== Segment start ==

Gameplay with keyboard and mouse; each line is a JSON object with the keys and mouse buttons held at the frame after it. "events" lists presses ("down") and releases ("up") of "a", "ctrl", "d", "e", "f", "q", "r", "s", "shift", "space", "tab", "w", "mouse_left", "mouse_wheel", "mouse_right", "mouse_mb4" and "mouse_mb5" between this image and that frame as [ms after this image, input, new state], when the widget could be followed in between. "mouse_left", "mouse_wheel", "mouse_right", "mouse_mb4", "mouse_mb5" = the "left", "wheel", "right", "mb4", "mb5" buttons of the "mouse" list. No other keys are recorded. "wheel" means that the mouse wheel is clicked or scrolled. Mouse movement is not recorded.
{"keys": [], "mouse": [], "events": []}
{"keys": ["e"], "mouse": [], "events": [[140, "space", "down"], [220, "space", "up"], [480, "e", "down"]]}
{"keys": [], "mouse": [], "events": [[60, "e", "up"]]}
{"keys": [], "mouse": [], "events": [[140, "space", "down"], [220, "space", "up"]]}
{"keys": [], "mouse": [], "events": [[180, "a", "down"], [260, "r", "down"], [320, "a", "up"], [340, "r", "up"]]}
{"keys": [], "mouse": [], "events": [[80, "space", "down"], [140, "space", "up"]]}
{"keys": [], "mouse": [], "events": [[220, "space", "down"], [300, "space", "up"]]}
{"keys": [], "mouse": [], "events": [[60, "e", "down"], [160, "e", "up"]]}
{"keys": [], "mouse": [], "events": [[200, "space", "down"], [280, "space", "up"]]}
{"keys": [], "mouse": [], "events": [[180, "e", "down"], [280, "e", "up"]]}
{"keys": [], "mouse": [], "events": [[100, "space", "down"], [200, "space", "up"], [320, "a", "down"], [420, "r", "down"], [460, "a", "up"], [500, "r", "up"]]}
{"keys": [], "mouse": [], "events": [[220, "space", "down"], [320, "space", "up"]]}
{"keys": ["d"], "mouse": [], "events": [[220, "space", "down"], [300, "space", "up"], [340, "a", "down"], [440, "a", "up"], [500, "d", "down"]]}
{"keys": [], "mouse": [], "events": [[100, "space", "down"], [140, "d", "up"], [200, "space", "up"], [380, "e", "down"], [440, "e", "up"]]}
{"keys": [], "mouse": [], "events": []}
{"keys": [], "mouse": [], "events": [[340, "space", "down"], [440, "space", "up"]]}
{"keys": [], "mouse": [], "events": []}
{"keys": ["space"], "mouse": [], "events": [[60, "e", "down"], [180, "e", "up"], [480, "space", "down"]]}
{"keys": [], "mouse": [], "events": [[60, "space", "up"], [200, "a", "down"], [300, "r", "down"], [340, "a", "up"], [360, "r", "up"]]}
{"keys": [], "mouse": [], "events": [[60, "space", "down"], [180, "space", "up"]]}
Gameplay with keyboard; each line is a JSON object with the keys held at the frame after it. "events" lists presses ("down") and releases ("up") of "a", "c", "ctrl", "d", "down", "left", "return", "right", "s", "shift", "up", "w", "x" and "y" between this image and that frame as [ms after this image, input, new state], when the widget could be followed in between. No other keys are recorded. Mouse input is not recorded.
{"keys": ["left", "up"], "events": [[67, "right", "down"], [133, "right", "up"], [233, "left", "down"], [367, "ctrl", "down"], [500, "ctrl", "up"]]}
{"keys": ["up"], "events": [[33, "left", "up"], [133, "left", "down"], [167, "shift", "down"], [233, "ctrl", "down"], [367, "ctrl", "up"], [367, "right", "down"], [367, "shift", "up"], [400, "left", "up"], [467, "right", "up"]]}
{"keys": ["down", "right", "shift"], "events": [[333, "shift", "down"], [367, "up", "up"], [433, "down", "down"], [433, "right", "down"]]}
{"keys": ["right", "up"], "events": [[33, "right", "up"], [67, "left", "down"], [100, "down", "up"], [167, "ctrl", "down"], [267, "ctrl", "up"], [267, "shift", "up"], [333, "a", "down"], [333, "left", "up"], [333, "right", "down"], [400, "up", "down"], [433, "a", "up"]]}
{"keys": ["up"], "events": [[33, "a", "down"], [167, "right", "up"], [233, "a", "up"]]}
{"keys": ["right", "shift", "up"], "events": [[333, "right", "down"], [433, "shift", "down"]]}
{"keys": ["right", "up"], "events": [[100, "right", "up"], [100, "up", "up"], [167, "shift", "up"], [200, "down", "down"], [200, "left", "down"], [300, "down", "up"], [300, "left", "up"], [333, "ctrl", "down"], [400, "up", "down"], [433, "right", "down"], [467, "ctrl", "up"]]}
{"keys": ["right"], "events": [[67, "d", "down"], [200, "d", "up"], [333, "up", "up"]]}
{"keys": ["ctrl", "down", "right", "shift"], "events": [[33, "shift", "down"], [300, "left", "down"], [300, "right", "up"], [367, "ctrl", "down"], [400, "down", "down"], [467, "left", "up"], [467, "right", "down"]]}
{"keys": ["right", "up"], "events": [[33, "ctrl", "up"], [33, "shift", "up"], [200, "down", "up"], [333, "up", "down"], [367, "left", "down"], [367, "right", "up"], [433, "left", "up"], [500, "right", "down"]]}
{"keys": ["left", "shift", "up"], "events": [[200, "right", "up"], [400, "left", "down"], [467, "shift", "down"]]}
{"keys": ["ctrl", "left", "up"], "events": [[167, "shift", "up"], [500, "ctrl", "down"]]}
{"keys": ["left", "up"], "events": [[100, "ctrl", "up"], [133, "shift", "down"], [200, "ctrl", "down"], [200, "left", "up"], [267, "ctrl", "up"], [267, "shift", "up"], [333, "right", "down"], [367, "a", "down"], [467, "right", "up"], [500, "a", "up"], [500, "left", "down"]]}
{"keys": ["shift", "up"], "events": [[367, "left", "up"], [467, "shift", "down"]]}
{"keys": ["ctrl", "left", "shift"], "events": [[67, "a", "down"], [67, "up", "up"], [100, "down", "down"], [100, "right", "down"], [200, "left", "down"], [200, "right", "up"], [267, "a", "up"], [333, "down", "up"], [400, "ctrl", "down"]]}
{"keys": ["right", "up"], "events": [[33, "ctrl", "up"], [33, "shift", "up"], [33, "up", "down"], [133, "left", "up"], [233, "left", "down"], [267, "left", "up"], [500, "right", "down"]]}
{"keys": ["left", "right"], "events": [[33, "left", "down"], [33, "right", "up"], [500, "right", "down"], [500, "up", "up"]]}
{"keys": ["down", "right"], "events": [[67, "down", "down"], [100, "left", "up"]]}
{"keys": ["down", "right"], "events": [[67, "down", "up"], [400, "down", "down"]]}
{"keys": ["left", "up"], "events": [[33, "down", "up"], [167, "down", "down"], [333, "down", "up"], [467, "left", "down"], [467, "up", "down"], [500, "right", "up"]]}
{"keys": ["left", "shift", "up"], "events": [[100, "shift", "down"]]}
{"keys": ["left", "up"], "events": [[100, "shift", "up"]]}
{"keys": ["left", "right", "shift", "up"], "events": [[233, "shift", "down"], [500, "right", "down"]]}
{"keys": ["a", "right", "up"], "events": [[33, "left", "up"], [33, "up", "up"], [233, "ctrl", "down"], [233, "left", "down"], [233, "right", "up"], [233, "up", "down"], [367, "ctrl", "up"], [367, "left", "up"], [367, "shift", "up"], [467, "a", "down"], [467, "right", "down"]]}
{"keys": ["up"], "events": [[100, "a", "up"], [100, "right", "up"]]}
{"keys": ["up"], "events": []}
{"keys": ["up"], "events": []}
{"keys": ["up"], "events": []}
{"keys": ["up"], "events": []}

== Segment end ==

- [Task to complete]
Write the material out again in its entirety, exactly as shown.

- [Answer box]
Gameplay with keyboard and mouse; each line is a JSON object with the keys and mouse buttons held at the frame after it. "events" lists presses ("down") and releases ("up") of "a", "ctrl", "d", "e", "f", "q", "r", "s", "shift", "space", "tab", "w", "mouse_left", "mouse_wheel", "mouse_right", "mouse_mb4" and "mouse_mb5" between this image and that frame as [ms after this image, input, new state], when the widget could be followed in between. "mouse_left", "mouse_wheel", "mouse_right", "mouse_mb4", "mouse_mb5" = the "left", "wheel", "right", "mb4", "mb5" buttons of the "mouse" list. No other keys are recorded. "wheel" means that the mouse wheel is clicked or scrolled. Mouse movement is not recorded.
{"keys": [], "mouse": [], "events": []}
{"keys": ["e"], "mouse": [], "events": [[140, "space", "down"], [220, "space", "up"], [480, "e", "down"]]}
{"keys": [], "mouse": [], "events": [[60, "e", "up"]]}
{"keys": [], "mouse": [], "events": [[140, "space", "down"], [220, "space", "up"]]}
{"keys": [], "mouse": [], "events": [[180, "a", "down"], [260, "r", "down"], [320, "a", "up"], [340, "r", "up"]]}
{"keys": [], "mouse": [], "events": [[80, "space", "down"], [140, "space", "up"]]}
{"keys": [], "mouse": [], "events": [[220, "space", "down"], [300, "space", "up"]]}
{"keys": [], "mouse": [], "events": [[60, "e", "down"], [160, "e", "up"]]}
{"keys": [], "mouse": [], "events": [[200, "space", "down"], [280, "space", "up"]]}
{"keys": [], "mouse": [], "events": [[180, "e", "down"], [280, "e", "up"]]}
{"keys": [], "mouse": [], "events": [[100, "space", "down"], [200, "space", "up"], [320, "a", "down"], [420, "r", "down"], [460, "a", "up"], [500, "r", "up"]]}
{"keys": [], "mouse": [], "events": [[220, "space", "down"], [320, "space", "up"]]}
{"keys": ["d"], "mouse": [], "events": [[220, "space", "down"], [300, "space", "up"], [340, "a", "down"], [440, "a", "up"], [500, "d", "down"]]}
{"keys": [], "mouse": [], "events": [[100, "space", "down"], [140, "d", "up"], [200, "space", "up"], [380, "e", "down"], [440, "e", "up"]]}
{"keys": [], "mouse": [], "events": []}
{"keys": [], "mouse": [], "events": [[340, "space", "down"], [440, "space", "up"]]}
{"keys": [], "mouse": [], "events": []}
{"keys": ["space"], "mouse": [], "events": [[60, "e", "down"], [180, "e", "up"], [480, "space", "down"]]}
{"keys": [], "mouse": [], "events": [[60, "space", "up"], [200, "a", "down"], [300, "r", "down"], [340, "a", "up"], [360, "r", "up"]]}
{"keys": [], "mouse": [], "events": [[60, "space", "down"], [180, "space", "up"]]}
Gameplay with keyboard; each line is a JSON object with the keys held at the frame after it. "events" lists presses ("down") and releases ("up") of "a", "c", "ctrl", "d", "down", "left", "return", "right", "s", "shift", "up", "w", "x" and "y" between this image and that frame as [ms after this image, input, new state], when the widget could be followed in between. No other keys are recorded. Mouse input is not recorded.
{"keys": ["left", "up"], "events": [[67, "right", "down"], [133, "right", "up"], [233, "left", "down"], [367, "ctrl", "down"], [500, "ctrl", "up"]]}
{"keys": ["up"], "events": [[33, "left", "up"], [133, "left", "down"], [167, "shift", "down"], [233, "ctrl", "down"], [367, "ctrl", "up"], [367, "right", "down"], [367, "shift", "up"], [400, "left", "up"], [467, "right", "up"]]}
{"keys": ["down", "right", "shift"], "events": [[333, "shift", "down"], [367, "up", "up"], [433, "down", "down"], [433, "right", "down"]]}
{"keys": ["right", "up"], "events": [[33, "right", "up"], [67, "left", "down"], [100, "down", "up"], [167, "ctrl", "down"], [267, "ctrl", "up"], [267, "shift", "up"], [333, "a", "down"], [333, "left", "up"], [333, "right", "down"], [400, "up", "down"], [433, "a", "up"]]}
{"keys": ["up"], "events": [[33, "a", "down"], [167, "right", "up"], [233, "a", "up"]]}
{"keys": ["right", "shift", "up"], "events": [[333, "right", "down"], [433, "shift", "down"]]}
{"keys": ["right", "up"], "events": [[100, "right", "up"], [100, "up", "up"], [167, "shift", "up"], [200, "down", "down"], [200, "left", "down"], [300, "down", "up"], [300, "left", "up"], [333, "ctrl", "down"], [400, "up", "down"], [433, "right", "down"], [467, "ctrl", "up"]]}
{"keys": ["right"], "events": [[67, "d", "down"], [200, "d", "up"], [333, "up", "up"]]}
{"keys": ["ctrl", "down", "right", "shift"], "events": [[33, "shift", "down"], [300, "left", "down"], [300, "right", "up"], [367, "ctrl", "down"], [400, "down", "down"], [467, "left", "up"], [467, "right", "down"]]}
{"keys": ["right", "up"], "events": [[33, "ctrl", "up"], [33, "shift", "up"], [200, "down", "up"], [333, "up", "down"], [367, "left", "down"], [367, "right", "up"], [433, "left", "up"], [500, "right", "down"]]}
{"keys": ["left", "shift", "up"], "events": [[200, "right", "up"], [400, "left", "down"], [467, "shift", "down"]]}
{"keys": ["ctrl", "left", "up"], "events": [[167, "shift", "up"], [500, "ctrl", "down"]]}
{"keys": ["left", "up"], "events": [[100, "ctrl", "up"], [133, "shift", "down"], [200, "ctrl", "down"], [200, "left", "up"], [267, "ctrl", "up"], [267, "shift", "up"], [333, "right", "down"], [367, "a", "down"], [467, "right", "up"], [500, "a", "up"], [500, "left", "down"]]}
{"keys": ["shift", "up"], "events": [[367, "left", "up"], [467, "shift", "down"]]}
{"keys": ["ctrl", "left", "shift"], "events": [[67, "a", "down"], [67, "up", "up"], [100, "down", "down"], [100, "right", "down"], [200, "left", "down"], [200, "right", "up"], [267, "a", "up"], [333, "down", "up"], [400, "ctrl", "down"]]}
{"keys": ["right", "up"], "events": [[33, "ctrl", "up"], [33, "shift", "up"], [33, "up", "down"], [133, "left", "up"], [233, "left", "down"], [267, "left", "up"], [500, "right", "down"]]}
{"keys": ["left", "right"], "events": [[33, "left", "down"], [33, "right", "up"], [500, "right", "down"], [500, "up", "up"]]}
{"keys": ["down", "right"], "events": [[67, "down", "down"], [100, "left", "up"]]}
{"keys": ["down", "right"], "events": [[67, "down", "up"], [400, "down", "down"]]}
{"keys": ["left", "up"], "events": [[33, "down", "up"], [167, "down", "down"], [333, "down", "up"], [467, "left", "down"], [467, "up", "down"], [500, "right", "up"]]}
{"keys": ["left", "shift", "up"], "events": [[100, "shift", "down"]]}
{"keys": ["left", "up"], "events": [[100, "shift", "up"]]}
{"keys": ["left", "right", "shift", "up"], "events": [[233, "shift", "down"], [500, "right", "down"]]}
{"keys": ["a", "right", "up"], "events": [[33, "left", "up"], [33, "up", "up"], [233, "ctrl", "down"], [233, "left", "down"], [233, "right", "up"], [233, "up", "down"], [367, "ctrl", "up"], [367, "left", "up"], [367, "shift", "up"], [467, "a", "down"], [467, "right", "down"]]}
{"keys": ["up"], "events": [[100, "a", "up"], [100, "right", "up"]]}
{"keys": ["up"], "events": []}
{"keys": ["up"], "events": []}
{"keys": ["up"], "events": []}
{"keys": ["up"], "events": []}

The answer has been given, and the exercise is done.